You’ve probably heard the saying, “There’s different strokes for different folks,” and when it comes to note investing, that saying certainly holds true. There are so many different niches in the note business, and note investors/buyers have varying levels of risk tolerance.
For example, there are seller-financed notes, hard money deals, secured first and second mortgages, commercial deals, and even unsecured debt.
So, just as there are so many different types of debt, there are just as many variations in the corresponding paper or collateral files.
Your collateral file is a huge factor for determining the value of the note. The quality of the collateral has just as much if not more of an impact on the value of the asset as equity, lien status, property condition, occupancy, etc.
That being said, you’re not always going to go down the legal path. If other exit strategies (such as a loan modification, discounted pay off, reinstatement, short sale, etc.) don’t work out, you do want to make sure you’re prepared for the worst case scenario.
Ability to Foreclose
When it comes to secured mortgages, which usually means that there’s a piece of property or real estate backing the loan, at the bare minimum, it really comes down to your ability to foreclose.
From a document management perspective, do you have all the documents in the corresponding collateral file to start and complete a foreclosure if the need were to arise?
Some folks, especially those who invest in performing notes or who are in the seller-financed world, often require pristine paper in order to be able to get top dollar for the note.
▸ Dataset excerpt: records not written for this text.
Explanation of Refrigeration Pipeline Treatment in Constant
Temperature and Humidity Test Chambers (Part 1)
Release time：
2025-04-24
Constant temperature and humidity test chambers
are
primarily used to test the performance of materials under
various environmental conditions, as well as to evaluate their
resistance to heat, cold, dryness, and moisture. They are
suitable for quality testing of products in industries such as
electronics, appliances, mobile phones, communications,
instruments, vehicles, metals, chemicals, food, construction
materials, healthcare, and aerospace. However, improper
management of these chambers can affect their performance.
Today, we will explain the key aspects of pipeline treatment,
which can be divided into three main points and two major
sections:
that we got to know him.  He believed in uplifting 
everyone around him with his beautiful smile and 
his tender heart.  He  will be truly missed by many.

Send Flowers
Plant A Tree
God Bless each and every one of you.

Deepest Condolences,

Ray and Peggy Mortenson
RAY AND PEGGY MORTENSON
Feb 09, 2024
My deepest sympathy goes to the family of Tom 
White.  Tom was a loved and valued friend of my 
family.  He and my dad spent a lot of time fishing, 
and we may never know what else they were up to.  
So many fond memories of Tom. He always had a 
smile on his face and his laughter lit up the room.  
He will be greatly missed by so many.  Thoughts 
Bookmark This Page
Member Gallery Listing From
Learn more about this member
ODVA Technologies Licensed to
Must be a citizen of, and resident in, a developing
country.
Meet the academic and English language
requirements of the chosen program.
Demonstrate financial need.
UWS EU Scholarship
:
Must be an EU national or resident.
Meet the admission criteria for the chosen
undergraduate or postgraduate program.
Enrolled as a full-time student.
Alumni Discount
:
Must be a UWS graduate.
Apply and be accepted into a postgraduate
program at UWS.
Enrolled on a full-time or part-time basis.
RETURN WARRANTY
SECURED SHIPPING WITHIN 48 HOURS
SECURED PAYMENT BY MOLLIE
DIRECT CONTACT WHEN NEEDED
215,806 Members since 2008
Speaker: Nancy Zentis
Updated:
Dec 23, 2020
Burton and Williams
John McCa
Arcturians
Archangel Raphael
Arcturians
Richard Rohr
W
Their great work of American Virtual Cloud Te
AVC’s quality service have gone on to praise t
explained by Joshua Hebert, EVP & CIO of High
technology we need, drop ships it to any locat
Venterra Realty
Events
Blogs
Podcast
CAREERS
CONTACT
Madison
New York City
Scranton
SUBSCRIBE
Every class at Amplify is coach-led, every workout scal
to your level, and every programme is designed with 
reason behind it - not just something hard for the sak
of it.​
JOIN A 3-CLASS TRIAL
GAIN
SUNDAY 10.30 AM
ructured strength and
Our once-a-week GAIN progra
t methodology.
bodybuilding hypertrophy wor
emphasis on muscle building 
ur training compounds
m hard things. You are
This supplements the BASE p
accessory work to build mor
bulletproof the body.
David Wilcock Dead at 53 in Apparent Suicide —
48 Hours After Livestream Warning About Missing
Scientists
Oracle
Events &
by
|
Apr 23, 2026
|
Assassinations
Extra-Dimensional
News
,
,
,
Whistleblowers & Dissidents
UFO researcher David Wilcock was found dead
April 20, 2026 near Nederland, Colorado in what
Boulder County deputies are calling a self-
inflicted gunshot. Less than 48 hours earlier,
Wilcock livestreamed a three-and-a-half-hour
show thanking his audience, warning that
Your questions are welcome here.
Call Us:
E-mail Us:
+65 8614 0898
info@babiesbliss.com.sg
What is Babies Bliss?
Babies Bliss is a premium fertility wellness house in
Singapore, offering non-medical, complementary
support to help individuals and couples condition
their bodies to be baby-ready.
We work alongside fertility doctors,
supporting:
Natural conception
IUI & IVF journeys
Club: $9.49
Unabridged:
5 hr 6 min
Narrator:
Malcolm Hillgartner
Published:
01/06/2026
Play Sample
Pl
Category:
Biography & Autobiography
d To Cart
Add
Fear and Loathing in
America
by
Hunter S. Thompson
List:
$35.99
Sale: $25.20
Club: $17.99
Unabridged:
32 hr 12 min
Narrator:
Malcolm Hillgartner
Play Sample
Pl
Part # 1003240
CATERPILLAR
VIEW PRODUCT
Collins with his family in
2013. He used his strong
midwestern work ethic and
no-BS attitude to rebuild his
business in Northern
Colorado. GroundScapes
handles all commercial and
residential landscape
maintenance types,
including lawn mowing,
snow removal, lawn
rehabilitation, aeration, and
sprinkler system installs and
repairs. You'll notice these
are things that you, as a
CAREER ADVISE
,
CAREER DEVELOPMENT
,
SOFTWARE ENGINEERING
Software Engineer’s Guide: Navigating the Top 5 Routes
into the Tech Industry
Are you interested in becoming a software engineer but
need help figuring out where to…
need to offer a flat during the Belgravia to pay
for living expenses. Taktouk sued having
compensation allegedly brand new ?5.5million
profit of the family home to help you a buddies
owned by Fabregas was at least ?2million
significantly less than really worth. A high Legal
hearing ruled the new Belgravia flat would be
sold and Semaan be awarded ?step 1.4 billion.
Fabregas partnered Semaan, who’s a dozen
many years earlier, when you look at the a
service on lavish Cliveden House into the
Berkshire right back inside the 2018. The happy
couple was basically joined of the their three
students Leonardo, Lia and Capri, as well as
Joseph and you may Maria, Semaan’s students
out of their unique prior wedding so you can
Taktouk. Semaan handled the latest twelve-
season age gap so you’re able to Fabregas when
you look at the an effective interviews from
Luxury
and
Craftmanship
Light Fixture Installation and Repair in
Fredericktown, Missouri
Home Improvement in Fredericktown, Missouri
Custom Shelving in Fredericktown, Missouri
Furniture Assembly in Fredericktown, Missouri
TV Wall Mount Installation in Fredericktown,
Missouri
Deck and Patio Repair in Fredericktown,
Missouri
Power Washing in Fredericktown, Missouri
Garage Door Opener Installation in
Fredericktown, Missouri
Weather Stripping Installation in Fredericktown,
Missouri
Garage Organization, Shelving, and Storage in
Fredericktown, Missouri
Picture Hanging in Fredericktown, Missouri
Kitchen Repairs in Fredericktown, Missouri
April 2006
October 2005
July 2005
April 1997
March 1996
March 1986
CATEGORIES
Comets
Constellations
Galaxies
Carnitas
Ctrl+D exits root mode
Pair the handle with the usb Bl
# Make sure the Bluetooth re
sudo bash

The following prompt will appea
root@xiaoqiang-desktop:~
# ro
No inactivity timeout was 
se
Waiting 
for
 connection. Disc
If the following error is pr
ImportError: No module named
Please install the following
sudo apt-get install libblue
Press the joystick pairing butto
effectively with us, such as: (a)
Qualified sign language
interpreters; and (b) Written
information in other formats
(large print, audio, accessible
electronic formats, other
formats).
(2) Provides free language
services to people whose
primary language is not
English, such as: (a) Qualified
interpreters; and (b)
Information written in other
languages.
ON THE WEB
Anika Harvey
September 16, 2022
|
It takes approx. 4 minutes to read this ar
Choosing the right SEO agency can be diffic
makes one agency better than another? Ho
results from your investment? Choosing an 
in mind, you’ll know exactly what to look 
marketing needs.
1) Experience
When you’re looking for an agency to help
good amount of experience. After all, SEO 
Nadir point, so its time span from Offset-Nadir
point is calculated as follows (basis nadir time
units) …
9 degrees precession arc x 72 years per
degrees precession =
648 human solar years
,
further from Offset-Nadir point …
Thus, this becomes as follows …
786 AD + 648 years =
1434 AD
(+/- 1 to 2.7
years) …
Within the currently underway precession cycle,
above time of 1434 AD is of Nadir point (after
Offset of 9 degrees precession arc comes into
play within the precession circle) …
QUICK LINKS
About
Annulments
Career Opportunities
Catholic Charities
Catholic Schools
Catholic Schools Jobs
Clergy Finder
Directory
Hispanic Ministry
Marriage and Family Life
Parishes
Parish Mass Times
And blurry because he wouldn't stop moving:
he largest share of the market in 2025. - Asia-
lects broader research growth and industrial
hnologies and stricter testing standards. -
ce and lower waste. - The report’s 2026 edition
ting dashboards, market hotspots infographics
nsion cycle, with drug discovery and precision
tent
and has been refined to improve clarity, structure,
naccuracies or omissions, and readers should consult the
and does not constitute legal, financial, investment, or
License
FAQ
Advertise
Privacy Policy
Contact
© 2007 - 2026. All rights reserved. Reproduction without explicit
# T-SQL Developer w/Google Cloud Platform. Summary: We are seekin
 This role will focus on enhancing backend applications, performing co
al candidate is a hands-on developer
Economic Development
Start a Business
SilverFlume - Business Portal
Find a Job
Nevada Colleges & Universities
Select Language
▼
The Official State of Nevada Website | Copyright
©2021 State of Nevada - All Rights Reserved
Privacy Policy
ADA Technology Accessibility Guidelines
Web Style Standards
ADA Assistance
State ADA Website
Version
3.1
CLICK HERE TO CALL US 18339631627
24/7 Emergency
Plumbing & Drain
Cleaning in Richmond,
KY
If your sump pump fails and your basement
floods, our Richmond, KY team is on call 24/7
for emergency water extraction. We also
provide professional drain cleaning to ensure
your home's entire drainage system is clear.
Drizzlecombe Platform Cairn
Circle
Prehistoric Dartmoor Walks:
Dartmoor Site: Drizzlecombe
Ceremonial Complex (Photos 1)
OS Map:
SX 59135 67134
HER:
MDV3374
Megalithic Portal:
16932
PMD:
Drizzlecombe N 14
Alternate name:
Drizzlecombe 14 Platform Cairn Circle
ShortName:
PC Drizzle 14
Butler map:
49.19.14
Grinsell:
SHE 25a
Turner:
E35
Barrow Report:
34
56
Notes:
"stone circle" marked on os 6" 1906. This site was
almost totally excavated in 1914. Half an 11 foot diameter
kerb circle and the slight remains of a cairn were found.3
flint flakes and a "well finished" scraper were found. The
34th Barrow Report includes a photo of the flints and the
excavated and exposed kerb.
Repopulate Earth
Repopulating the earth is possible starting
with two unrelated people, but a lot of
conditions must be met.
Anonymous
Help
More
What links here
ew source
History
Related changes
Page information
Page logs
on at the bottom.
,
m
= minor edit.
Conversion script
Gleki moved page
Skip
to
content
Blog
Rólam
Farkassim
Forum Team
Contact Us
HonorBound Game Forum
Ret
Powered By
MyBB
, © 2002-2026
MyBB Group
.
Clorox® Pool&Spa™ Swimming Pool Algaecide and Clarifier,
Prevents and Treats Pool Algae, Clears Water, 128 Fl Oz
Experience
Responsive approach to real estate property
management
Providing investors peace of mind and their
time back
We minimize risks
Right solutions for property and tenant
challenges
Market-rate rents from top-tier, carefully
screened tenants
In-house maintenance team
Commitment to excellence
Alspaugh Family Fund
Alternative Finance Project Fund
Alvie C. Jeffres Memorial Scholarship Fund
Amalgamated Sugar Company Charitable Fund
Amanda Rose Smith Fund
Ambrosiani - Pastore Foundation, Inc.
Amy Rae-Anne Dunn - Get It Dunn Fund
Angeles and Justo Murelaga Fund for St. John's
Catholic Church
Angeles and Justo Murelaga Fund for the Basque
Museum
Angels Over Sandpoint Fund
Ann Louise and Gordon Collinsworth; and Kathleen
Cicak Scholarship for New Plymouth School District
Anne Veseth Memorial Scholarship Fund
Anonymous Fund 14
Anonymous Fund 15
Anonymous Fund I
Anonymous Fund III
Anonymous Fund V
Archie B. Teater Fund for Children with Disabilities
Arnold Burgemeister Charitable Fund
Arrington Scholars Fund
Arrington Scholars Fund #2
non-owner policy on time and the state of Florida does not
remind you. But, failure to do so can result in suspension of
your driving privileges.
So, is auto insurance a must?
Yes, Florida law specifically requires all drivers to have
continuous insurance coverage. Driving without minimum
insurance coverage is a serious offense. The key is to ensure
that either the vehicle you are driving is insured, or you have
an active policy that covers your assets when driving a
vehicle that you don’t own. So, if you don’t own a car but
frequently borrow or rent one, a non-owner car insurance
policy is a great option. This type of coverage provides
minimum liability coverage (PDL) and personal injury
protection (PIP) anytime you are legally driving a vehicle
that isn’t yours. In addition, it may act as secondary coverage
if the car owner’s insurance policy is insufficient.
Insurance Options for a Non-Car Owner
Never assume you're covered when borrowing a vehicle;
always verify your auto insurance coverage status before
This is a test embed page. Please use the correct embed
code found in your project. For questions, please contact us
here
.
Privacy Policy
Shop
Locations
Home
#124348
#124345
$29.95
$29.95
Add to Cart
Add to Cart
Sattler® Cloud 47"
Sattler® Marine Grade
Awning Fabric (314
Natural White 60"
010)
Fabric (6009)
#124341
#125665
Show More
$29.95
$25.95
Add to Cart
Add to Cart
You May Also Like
They want all types of things to be included in the files besides just a note, a mortgage, assignments, and allonges. They like to see things like the original loan application, the title policy, and homeowner’s insurance declaration pages.
When it comes to distressed debt (like non-performing mortgages), it would be nice to get all these things in the collateral file, but oftentimes that’s just not the case. With second mortgages, that may not even be possible.
So, how do you determine what really needs to be in the file?
Since it’s very state specific, it may make sense to ask your foreclosure attorney in advance what’s required in the state where the loan you’re buying was originated. Some states want you to send the original note to your attorney so that it can be provided in court.
At this time, in the majority of the states, if you do not have the original note, a lost note affidavit may be accepted. However, needing a lost note affidavit is a very rare occurrence.
I don’t ever remember needing the original loan application, insurance policy, or title policy. Sure, a title policy may be helpful during a title claim, but these can usually be obtained through a document retrieval company.
As for homeowner insurance, the policy usually states to have the named insured followed by the words “and/or assigns” to include any future note purchasers.
So, it’s very important to know what is really needed and what is not. This is what creates the opportunity to either be successful with a foreclosure or to increase the value of the note by completing the collateral file.
Reps and Warrants
Some note sellers honor reps and warrants to protect the note buyer/investor against incomplete collateral files. For example, most Loan Sale Agreements have buyback provisions with specified timelines. These are designed so that you may require the note seller to buy back an asset, either because you were missing critical collateral or in cases where you never received it to begin with.
So, as a policy, it makes good sense for you or your document management company/department to do a full inventory of the collateral documents at the time of purchase for all of the assets you buy.
So, let me ask you — how do you determine the quality of the paper you’re buying?